> [Provided text]
┄┄┄┄┄┄┄┄┄┄
Census Federal Credit Union v. Wann
Decision Date | 15 April 1980 |
Docket Number | No. 1-1179A333,1-1179A333 |
Citation | 403 N.E.2d 348 |
Parties | 28 UCC Rep.Serv. 1207 CENSUS FEDERAL CREDIT UNION, Defendant-Appellant, v. Richard Henry WANN, Plaintiff-Appellee. |
Court | Indiana Appellate Court |
William R. Mapother, Mapother & Mapother, Jeffersonville, for defendant-appellant.
Stephen W. Voelker, Fifer, Vogt & Lanum, Jeffersonville, for plaintiff-appellee.
This is an appeal by the defendant-appellant, The Census Federal Credit Union, from an adverse judgment for trespass to personal property, in favor of the plaintiff-appellee, Richard Henry Wann.
We reverse.
┄┄┄┄┄┄┄┄┄┄
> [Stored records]

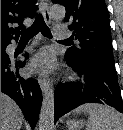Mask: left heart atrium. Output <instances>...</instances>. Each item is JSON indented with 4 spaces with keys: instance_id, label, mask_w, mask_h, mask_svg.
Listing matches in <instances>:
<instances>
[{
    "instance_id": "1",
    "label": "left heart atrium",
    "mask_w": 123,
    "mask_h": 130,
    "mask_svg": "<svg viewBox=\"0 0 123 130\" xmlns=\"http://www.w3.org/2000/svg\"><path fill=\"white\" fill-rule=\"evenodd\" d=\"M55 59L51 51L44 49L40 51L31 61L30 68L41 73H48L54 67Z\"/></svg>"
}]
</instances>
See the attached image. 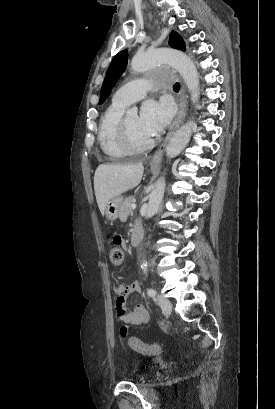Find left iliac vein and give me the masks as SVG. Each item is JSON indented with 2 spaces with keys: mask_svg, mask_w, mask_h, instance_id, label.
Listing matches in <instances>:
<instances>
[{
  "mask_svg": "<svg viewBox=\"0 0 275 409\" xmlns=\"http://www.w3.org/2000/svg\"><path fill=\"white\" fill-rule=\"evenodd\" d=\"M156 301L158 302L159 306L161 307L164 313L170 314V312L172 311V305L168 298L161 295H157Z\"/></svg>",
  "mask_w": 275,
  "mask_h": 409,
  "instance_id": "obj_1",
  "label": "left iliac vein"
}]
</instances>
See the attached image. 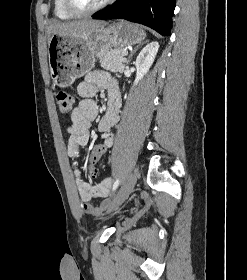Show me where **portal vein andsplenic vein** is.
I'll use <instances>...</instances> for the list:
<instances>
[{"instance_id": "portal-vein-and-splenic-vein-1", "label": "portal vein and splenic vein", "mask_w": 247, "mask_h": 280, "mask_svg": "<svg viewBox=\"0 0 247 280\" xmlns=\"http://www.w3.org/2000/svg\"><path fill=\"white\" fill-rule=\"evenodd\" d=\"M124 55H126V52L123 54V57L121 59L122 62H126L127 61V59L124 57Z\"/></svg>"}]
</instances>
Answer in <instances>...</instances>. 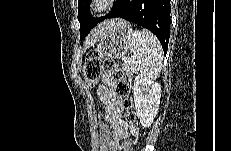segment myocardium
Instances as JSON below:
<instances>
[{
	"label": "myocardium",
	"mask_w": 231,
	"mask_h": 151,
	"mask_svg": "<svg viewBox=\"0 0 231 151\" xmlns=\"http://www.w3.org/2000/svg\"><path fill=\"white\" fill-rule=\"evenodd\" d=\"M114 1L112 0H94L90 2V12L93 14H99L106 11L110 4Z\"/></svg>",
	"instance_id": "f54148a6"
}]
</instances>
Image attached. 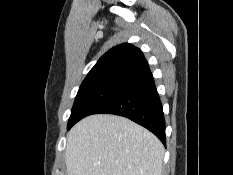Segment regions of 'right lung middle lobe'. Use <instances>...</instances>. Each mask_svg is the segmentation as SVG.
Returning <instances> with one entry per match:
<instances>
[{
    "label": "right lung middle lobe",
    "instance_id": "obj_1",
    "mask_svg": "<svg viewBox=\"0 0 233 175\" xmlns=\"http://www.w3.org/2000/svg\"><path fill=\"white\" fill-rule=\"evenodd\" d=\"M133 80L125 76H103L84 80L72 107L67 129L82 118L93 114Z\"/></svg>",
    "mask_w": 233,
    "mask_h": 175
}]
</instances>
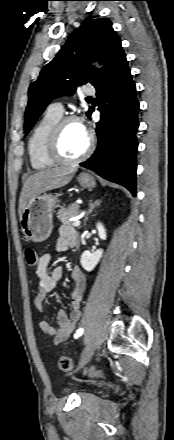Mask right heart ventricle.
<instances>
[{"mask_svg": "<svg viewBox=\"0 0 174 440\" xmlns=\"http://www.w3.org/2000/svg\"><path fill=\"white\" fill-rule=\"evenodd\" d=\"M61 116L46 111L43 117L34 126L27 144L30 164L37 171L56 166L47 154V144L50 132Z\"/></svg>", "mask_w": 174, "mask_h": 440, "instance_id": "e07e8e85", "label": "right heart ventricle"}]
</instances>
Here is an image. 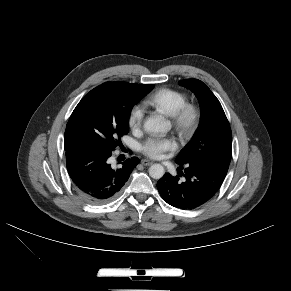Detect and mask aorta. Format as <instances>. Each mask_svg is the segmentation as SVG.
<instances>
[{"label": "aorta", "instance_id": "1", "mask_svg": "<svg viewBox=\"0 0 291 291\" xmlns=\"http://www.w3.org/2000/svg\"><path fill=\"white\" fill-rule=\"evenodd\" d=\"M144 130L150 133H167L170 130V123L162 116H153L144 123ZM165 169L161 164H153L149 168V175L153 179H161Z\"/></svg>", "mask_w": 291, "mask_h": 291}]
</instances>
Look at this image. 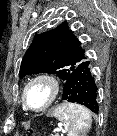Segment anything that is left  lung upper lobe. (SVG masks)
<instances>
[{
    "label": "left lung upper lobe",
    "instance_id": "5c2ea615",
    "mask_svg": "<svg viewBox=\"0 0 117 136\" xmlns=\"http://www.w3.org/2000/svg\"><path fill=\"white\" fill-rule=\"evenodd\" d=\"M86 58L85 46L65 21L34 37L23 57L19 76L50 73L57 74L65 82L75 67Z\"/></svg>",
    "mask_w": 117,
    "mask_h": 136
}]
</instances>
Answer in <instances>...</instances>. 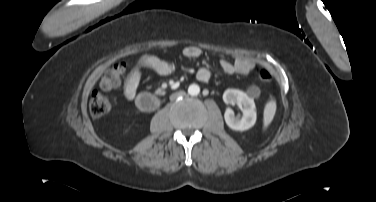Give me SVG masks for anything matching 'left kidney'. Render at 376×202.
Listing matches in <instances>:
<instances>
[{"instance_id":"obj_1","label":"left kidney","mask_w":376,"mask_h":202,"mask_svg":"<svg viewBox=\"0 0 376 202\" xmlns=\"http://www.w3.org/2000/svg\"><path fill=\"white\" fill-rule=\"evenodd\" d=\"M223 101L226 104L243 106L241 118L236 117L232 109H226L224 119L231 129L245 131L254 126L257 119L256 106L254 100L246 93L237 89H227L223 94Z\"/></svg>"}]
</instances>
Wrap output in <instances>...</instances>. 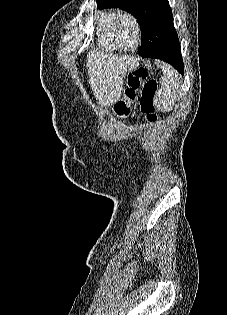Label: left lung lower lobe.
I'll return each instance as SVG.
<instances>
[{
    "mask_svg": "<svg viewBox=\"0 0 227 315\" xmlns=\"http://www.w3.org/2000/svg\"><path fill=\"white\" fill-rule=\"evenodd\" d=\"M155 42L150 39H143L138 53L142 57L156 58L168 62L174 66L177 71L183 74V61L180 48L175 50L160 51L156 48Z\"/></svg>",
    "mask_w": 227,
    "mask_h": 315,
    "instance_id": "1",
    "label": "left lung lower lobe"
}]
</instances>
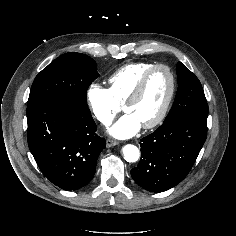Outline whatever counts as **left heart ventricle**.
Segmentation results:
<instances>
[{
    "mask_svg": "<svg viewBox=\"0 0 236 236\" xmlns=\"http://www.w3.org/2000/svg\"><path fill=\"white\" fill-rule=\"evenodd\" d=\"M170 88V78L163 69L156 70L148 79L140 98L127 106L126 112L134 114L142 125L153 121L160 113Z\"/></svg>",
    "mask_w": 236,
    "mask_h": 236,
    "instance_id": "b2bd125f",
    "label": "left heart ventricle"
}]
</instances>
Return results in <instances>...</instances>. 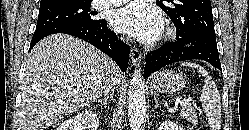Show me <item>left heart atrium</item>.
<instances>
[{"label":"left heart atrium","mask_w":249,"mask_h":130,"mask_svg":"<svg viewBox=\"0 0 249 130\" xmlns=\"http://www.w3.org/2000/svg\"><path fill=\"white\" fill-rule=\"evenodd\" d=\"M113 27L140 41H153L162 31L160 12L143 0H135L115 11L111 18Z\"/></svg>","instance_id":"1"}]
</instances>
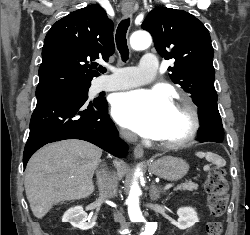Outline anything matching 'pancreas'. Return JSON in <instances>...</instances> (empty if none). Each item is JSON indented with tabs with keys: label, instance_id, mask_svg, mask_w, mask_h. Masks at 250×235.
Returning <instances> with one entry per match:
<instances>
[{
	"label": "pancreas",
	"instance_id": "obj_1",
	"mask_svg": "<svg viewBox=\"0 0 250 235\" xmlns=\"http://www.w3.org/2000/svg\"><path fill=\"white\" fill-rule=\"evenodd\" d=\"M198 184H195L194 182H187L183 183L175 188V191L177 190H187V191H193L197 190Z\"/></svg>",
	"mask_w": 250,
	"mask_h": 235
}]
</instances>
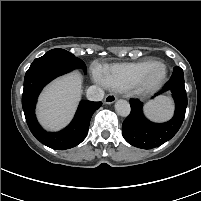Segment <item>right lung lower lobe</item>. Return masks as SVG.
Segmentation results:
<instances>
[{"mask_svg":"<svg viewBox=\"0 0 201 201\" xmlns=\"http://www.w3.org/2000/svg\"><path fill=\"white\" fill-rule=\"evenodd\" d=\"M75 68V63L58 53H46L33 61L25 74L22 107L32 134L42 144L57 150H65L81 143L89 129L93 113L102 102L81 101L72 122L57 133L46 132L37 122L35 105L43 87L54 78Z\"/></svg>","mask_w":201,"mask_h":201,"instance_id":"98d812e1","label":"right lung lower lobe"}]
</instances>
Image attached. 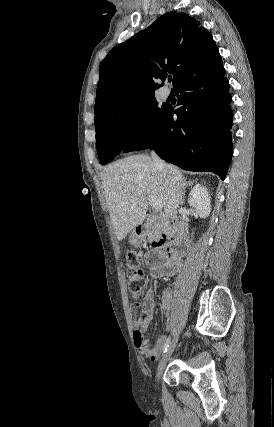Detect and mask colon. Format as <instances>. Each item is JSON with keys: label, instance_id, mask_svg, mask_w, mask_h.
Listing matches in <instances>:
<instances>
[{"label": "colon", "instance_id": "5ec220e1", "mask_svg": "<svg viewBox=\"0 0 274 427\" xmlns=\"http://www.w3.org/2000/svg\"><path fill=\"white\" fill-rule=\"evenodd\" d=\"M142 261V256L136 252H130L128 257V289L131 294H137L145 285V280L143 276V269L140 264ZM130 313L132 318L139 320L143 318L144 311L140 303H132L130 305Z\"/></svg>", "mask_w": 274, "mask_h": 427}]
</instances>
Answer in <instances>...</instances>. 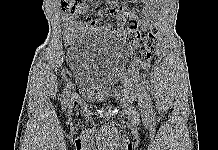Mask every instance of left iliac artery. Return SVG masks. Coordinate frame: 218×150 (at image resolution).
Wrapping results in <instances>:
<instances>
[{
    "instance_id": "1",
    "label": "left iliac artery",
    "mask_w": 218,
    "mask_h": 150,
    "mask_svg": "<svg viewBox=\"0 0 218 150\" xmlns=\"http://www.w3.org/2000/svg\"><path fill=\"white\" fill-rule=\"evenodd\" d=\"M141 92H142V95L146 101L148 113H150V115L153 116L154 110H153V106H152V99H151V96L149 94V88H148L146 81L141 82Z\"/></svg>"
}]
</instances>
┄┄┄┄┄┄┄┄┄┄
> [Task instructions]
• A. For each statement, say whether the case text agrees, and quote the words that decide it: (i) The decision was dated 15 April 1980. (ii) Census Federal Credit Union was the plaintiff-appellee. (iii) The appellate court reversed the judgment.
• B. Reproduce the case text word for word, everything from "This is an appeal" down to "Richard Henry Wann.".

> [Responses by task]
• A.
(i) Yes: "Decision Date | 15 April 1980 |"
(ii) No: "CENSUS FEDERAL CREDIT UNION, Defendant-Appellant"
(iii) Yes: "We reverse."

• B.
This is an appeal by the defendant-appellant, The Census Federal Credit Union, from an adverse judgment for trespass to personal property, in favor of the plaintiff-appellee, Richard Henry Wann.